For courts and public agencies, the lesson is simple: AI agents are coming to the legal domain whether institutions are ready or not. Waiting for “mature” technology is no longer an option; piloting, sandboxing and standard‑setting need to start now.


Looking ahead

If capabilities can jump from 18% to almost 30% in a few months, it is reasonable to expect another doubling on similar benchmarks over the next 12–24 months – especially as agents gain better tools, memory, and domain‑specific training. That doesn’t guarantee real‑world reliability, but it does mean that by the end of the decade, “AI paralegals” handling narrow, supervised tasks will be routine.

Expect three developments:

  1. Hybrid workflows become default. Contracts, due‑diligence reports, and internal memos will be drafted by AI and heavily edited by humans, not the other way around.
  2. Regulators and bar associations get specific. Vague ethical guidelines will harden into concrete rules about disclosure, supervision, and record‑keeping when AI is used on client matters.
  3. Insurance and procurement start to bite. Malpractice insurers and corporate clients will increasingly ask not if you use AI, but how – and will price risk accordingly.

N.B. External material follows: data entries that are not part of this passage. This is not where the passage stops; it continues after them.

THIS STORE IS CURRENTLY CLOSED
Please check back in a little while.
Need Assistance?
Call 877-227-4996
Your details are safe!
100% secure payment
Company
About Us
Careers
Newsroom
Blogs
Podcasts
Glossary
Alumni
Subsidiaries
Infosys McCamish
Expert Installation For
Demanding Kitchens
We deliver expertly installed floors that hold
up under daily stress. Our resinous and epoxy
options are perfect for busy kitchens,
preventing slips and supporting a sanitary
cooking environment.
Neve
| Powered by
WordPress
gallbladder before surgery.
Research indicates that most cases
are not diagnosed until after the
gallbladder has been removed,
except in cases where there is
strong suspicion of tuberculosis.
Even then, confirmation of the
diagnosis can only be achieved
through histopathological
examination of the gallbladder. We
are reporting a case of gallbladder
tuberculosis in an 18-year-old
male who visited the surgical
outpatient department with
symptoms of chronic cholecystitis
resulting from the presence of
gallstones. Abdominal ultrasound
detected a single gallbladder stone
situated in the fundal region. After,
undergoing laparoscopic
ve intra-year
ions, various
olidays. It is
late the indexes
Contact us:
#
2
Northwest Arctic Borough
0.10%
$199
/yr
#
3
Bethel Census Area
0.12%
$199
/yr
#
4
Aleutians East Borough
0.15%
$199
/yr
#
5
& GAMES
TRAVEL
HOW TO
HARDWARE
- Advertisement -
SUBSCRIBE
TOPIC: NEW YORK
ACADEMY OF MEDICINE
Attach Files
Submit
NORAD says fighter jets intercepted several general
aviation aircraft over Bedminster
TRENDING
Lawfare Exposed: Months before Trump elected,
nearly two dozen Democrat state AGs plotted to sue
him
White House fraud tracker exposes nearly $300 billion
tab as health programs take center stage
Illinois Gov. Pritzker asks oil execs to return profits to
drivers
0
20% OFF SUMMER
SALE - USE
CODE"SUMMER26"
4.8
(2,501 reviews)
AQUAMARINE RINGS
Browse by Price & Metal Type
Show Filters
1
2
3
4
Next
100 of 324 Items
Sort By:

What remains unclear is market structure. Will a handful of US foundation‑model providers dominate legal AI, with European firms acting as thin wrappers? Or will regional players leverage local language expertise, on‑prem deployments, and compliance to carve out defensible niches? The answer will depend as much on regulation and procurement choices as on raw model performance.


The bottom line

Anthropic’s performance on Mercor’s benchmark doesn’t prove that AI can replace lawyers, but it does prove that comfortable assumptions about professional immunity from automation are expiring quickly. The legal sector now faces a choice: proactively redesign work around AI agents with strong safeguards, or wait for change to be imposed by clients, competitors and regulators. The real question for lawyers is no longer “Can AI do my job?” but “Which parts of my job do I want to own when AI becomes a competent colleague?”